In situ Studies of Structure Changes of Biomolecules at Interfaces and Under Fluidmechanical Stress

界面处和流体机械应力下生物分子结构变化的原位研究

• 批准号: 315396049
• 负责人: Professor Dr.-Ing. Wolfgang Peukert
• 金额: --
• 依托单位: Lehrstuhl für Feststoff- und Grenzflächenverfahrenstechnik (LFG)
• 依托单位国家: 德国
• 项目类别: Priority Programmes
• 财政年份: 2016
• 资助国家: 德国
• 起止时间: 2015-12-31 至 2022-12-31
• 项目状态: 已结题
• 来源: https://gepris.dfg.de/gepris/projekt/315396049?language=en
• 关键词: situ; Studies; Structure; Changes; Biomolecules

The objective is to better understand process-structure functions for protein denaturation and aggregation. The investigations will be focused on the changes of the protein structure and resulting aggregation of the biomolecules under the influence of chemical, thermal and (fluid-) mechanical stressing conditions. Fluid mechanical stressing will be realized in a 4-roll apparatus with well-defined fluid mechanical stress distributions and in microfluidic channels of varying geometry. In principle, denaturing can occur in the fluid volume or at interfaces. The characterization of this complex interplay requires a comprehensive set of strong analytical methods.This will be achieved by utilizing the established MWL-AUC for protein characterisation in the fluid phase and by ESI-DMA-MS in the gas phase. MWL-AUC offers unique resolution, accuracy and reproducibility by combined analysis of sedimentation and UV-Vis-absorption of separated species. Furthermore, hydrodynamic and thermodynamic protein interactions will be studied in detail. The novel combination of electrospray ionisation coupled to differential mobility analysis and mass spectrometry (ESI-DMA-MS) holds great promise for protein characterization in the gas phase enabling the investigation of protein clusters with molar masses up to 1 MDa. The results of the methods in the gas and liquid phase will be compared and their combination may open further pathways towards shape analysisTechnically relevant interfaces are air-water interfaces (e.g. in foams) and solid-water interfaces (e.g. particles or solid walls). Proteins at gas-liquid and solid-liquid interfaces will be studied by chiral nonlinear sum frequency generation (SFG). The isoelectric point (IEP) of various protein systems was determined by SFG at the gas-liquid interface and coincides mostly with the IEP in bulk solution. Chiral SFG will provide insights into the protein structures directly at the interface and on denaturation. The role of the electrostatic interactions on the adsorption equilibrium and adsorption kinetics at the water-air interface and the solid-liquid interface will be determined including the effects of protein-protein interactions and of the background buffer.

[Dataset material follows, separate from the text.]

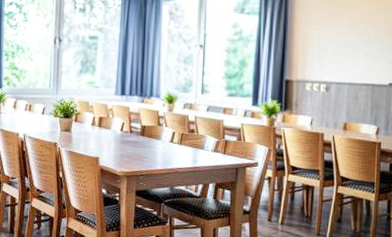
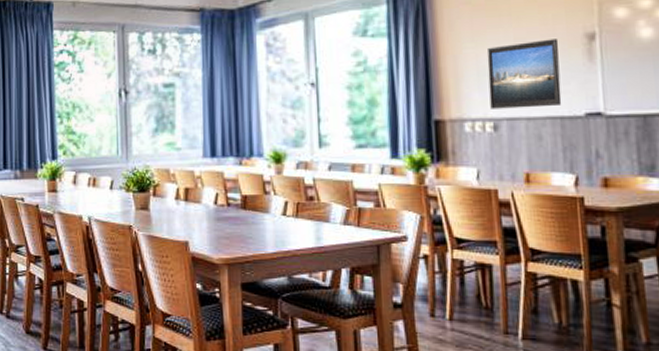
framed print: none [325,27,377,77] -> present [486,39,562,109]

目的是更好地了解蛋白质变性和聚集的过程结构功能。研究将集中在化学、热和（流体）机械应力条件下蛋白质结构的变化和生物分子的聚集。流体力学应力将在具有明确流体力学应力分布的四辊装置和不同几何形状的微流体通道中实现。原则上，变性可以发生在流体体积或界面处。描述这种复杂的相互作用需要一整套强有力的分析方法。这将通过在液相中利用已建立的MWL-AUC进行蛋白质表征，在气相中利用ESI-DMA-MS来实现。MWL-AUC通过对分离物种的沉淀和紫外-可见吸收的综合分析，提供了独特的分辨率、准确性和再现性。此外，还将详细研究流体力学和热力学蛋白质相互作用。电喷雾电离耦合差分迁移率分析和质谱（ESI-DMA-MS）的新组合在气相蛋白质表征方面具有很大的前景，能够研究摩尔质量高达1mda的蛋白质团簇。将比较气相和液相方法的结果，它们的组合可能为形状分析开辟进一步的途径。技术上相关的界面是空气-水界面（例如泡沫）和固体-水界面（例如颗粒或固体壁）。用手性非线性和频率生成（SFG）方法研究气液界面和固液界面上的蛋白质。不同蛋白质体系的等电点（IEP）是用SFG法测定的，与本体溶液中的等电点基本一致。手性SFG将提供直接在界面上的蛋白质结构和变性的见解。静电相互作用对水-空气界面和固-液界面吸附平衡和吸附动力学的作用将被确定，包括蛋白质-蛋白质相互作用和背景缓冲液的影响。